Breach Collective is the new Environmental Org in town making noise across the environmental and climate justice spectrum. Only officially a non-profit for less than a year, the collective appears to draw from several environmental disciplines and various activist orgs. Notably the founders are former members of Our Children’s Trust staff, which organized around the landmark Juliana case, and membership with experience from the Civil Liberties Defense Center and Cascadia Wildlands.
The focus of their advocacy narrative is directed at the frontline communities disproportionately suffering from the climate crisis. And their strategy seems to be a mix of legal litigation and direct action organizing.
What appears to be new about Breach Collective is the structure of the organization. It was formed as a non-hierarchical unionized worker collective without bosses or underlings, inspired by the staff’s experience fighting for better labor standards at their former jobs. It will be interesting to see how this idea functions as a non-profit but it could be part of a larger trend of unionization and collective control in the non-profit community. Collective member Dylan Plummer describes it as inspired by the Mondragon model, which is the largest cooperative in the world and offers an anarcho-syndicalist vision of a post-capitalist model. He also describes the collective as, “Stepping into a breach that wasn’t being filled by the non-profit environmental complex.”

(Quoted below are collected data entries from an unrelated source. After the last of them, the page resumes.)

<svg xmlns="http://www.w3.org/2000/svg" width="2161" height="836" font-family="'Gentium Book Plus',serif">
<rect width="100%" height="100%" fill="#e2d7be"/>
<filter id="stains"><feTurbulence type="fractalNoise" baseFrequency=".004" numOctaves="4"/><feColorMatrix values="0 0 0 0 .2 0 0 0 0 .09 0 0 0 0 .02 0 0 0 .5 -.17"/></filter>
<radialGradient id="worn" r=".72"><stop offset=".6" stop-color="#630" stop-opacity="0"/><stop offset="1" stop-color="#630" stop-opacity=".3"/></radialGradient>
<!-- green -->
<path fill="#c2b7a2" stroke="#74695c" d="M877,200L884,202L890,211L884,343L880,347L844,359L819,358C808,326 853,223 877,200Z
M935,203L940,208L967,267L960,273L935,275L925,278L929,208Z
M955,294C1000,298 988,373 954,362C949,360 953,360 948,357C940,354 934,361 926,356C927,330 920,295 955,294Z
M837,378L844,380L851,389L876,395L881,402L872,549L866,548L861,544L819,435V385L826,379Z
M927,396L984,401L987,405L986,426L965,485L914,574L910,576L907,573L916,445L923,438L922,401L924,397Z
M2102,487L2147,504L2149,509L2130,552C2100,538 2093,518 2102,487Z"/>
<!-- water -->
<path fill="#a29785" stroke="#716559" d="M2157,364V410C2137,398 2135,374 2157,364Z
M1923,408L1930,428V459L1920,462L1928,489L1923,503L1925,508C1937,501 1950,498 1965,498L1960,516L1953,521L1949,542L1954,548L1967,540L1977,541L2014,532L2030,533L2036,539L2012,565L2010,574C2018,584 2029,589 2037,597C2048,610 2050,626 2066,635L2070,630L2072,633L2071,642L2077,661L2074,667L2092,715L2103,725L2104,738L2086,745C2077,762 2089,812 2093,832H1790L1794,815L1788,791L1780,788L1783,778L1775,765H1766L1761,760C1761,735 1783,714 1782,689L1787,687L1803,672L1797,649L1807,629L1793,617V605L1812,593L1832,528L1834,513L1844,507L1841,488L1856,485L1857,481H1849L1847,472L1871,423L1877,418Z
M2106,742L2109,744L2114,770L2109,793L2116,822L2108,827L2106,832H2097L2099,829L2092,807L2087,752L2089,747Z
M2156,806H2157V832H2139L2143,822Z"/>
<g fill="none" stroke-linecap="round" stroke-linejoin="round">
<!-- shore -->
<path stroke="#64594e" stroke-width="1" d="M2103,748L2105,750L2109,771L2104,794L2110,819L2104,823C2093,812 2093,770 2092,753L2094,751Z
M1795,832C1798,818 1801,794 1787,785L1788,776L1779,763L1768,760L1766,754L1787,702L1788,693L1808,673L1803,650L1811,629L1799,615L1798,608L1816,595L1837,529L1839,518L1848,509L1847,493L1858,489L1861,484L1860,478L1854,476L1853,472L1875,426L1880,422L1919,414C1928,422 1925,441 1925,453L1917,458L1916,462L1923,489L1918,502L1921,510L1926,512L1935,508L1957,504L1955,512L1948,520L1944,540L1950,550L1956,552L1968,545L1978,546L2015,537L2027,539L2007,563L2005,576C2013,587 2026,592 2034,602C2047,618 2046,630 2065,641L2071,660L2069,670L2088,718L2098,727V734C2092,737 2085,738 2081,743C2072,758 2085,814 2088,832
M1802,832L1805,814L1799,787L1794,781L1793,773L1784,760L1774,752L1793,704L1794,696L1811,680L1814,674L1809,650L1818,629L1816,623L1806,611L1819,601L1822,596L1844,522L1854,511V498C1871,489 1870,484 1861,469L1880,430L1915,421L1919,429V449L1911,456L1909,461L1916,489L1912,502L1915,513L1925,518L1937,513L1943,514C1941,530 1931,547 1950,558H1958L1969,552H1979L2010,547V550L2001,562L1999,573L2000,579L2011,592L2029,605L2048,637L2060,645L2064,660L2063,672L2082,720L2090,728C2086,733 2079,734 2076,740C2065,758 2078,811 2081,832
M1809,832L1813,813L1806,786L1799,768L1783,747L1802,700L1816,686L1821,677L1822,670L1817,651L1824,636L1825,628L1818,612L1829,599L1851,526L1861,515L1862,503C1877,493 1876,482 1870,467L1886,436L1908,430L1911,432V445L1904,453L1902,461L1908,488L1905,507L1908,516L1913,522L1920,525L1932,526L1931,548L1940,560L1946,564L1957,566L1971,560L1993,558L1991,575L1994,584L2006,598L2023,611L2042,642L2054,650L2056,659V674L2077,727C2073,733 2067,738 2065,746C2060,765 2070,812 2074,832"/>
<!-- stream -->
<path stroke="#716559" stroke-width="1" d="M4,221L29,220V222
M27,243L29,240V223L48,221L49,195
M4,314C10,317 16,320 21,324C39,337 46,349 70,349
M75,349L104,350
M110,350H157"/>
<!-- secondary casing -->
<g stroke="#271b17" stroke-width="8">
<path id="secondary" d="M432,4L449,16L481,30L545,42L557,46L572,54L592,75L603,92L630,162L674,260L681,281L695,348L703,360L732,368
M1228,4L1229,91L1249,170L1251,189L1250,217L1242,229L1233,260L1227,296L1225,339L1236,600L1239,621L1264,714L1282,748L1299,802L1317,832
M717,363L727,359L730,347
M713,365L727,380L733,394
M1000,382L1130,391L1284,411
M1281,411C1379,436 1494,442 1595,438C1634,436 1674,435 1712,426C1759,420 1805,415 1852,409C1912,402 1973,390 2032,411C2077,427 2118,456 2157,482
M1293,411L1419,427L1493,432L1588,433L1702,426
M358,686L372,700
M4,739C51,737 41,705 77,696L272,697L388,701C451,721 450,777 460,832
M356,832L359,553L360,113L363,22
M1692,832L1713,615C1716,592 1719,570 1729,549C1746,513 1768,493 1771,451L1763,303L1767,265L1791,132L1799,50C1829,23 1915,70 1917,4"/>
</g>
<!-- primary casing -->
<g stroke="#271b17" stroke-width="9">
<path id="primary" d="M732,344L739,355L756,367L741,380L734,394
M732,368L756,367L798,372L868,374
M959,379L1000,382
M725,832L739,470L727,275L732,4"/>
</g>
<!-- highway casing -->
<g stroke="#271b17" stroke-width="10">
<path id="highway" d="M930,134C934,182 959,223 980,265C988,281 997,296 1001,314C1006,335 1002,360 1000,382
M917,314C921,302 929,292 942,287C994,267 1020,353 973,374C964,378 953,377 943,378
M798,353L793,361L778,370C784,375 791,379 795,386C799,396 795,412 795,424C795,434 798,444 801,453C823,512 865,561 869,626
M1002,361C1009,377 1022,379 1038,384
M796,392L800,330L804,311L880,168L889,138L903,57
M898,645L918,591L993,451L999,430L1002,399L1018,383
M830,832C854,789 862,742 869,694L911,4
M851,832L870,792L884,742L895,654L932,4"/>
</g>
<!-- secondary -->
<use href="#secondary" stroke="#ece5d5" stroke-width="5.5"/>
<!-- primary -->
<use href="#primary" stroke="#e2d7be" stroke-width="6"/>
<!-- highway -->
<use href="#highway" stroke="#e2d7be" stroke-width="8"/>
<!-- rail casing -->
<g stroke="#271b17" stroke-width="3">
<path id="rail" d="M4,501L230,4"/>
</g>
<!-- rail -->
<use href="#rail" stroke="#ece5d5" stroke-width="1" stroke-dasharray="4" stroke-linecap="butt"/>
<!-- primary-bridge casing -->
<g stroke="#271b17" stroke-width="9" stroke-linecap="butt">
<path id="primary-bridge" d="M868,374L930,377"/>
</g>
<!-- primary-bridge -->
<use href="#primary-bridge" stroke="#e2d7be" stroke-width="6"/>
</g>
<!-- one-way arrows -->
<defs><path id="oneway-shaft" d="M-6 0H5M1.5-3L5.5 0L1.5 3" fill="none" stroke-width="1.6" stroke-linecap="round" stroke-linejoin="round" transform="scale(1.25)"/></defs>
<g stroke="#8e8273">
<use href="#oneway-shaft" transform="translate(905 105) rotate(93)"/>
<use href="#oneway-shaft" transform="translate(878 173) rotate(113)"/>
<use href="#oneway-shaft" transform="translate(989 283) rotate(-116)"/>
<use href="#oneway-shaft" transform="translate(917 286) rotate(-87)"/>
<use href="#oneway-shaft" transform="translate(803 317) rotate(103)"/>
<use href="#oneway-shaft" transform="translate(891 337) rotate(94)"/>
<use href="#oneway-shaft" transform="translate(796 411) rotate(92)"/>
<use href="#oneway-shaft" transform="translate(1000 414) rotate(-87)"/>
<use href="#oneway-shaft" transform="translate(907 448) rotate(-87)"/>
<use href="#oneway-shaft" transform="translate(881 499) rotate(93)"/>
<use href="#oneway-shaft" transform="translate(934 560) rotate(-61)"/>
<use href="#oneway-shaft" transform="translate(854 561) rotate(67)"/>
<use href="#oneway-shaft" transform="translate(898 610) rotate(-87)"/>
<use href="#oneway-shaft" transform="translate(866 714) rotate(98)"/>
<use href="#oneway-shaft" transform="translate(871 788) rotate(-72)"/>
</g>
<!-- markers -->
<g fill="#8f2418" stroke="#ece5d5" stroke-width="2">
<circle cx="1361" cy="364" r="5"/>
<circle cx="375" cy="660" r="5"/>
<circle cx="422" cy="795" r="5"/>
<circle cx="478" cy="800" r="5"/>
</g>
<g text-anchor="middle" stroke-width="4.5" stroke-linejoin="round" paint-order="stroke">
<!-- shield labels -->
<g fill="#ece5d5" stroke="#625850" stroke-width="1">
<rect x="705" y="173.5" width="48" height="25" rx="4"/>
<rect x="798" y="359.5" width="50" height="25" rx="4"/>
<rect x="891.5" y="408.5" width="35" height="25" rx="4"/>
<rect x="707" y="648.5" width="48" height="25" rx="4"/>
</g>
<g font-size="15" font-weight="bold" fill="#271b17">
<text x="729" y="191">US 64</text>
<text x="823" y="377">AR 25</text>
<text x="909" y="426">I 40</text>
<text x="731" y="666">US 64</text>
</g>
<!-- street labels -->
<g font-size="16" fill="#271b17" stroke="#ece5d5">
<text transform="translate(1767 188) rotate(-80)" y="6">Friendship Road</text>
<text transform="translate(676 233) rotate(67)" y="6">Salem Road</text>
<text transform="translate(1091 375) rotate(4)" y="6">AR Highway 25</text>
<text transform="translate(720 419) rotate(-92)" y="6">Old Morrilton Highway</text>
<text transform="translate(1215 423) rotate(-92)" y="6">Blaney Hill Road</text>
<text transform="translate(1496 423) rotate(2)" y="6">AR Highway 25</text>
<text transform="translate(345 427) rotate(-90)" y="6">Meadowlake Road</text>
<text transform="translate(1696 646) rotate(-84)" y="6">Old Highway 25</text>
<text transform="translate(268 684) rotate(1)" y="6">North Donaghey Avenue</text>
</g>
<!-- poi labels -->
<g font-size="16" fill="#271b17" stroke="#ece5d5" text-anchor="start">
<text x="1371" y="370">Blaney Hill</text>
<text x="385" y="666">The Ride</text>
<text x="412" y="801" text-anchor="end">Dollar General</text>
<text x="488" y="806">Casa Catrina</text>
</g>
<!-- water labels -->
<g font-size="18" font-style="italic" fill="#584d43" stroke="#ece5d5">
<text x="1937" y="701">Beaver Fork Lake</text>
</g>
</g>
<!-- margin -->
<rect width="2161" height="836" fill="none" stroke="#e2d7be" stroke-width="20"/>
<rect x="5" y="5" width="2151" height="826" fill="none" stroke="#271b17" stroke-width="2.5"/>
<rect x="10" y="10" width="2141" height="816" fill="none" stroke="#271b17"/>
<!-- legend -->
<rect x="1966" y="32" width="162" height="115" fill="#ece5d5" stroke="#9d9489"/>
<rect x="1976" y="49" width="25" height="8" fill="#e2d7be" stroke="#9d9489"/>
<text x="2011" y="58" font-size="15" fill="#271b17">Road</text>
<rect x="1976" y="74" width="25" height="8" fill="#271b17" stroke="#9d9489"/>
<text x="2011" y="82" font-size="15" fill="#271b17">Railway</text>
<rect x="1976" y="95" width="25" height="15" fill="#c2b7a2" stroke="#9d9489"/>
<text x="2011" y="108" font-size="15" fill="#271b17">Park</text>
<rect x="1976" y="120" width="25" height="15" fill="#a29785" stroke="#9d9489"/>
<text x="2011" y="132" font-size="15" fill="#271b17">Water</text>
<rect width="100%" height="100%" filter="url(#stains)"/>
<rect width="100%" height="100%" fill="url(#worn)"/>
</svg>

It is clear that a consistent multi-pronged effort to address all aspects of the climate crisis is emerging in the activist community. This style of younger activist collective appears to be pulling even older social and environmental justice institutions in a more aggressive direction. The question is will this cause a shift in the stagnant status-quo of an environmental scene mired in forest partnership projects and green washing? We can only wait and see if Breach Collective has the energy, cohesion, and resources to bring together a new movement.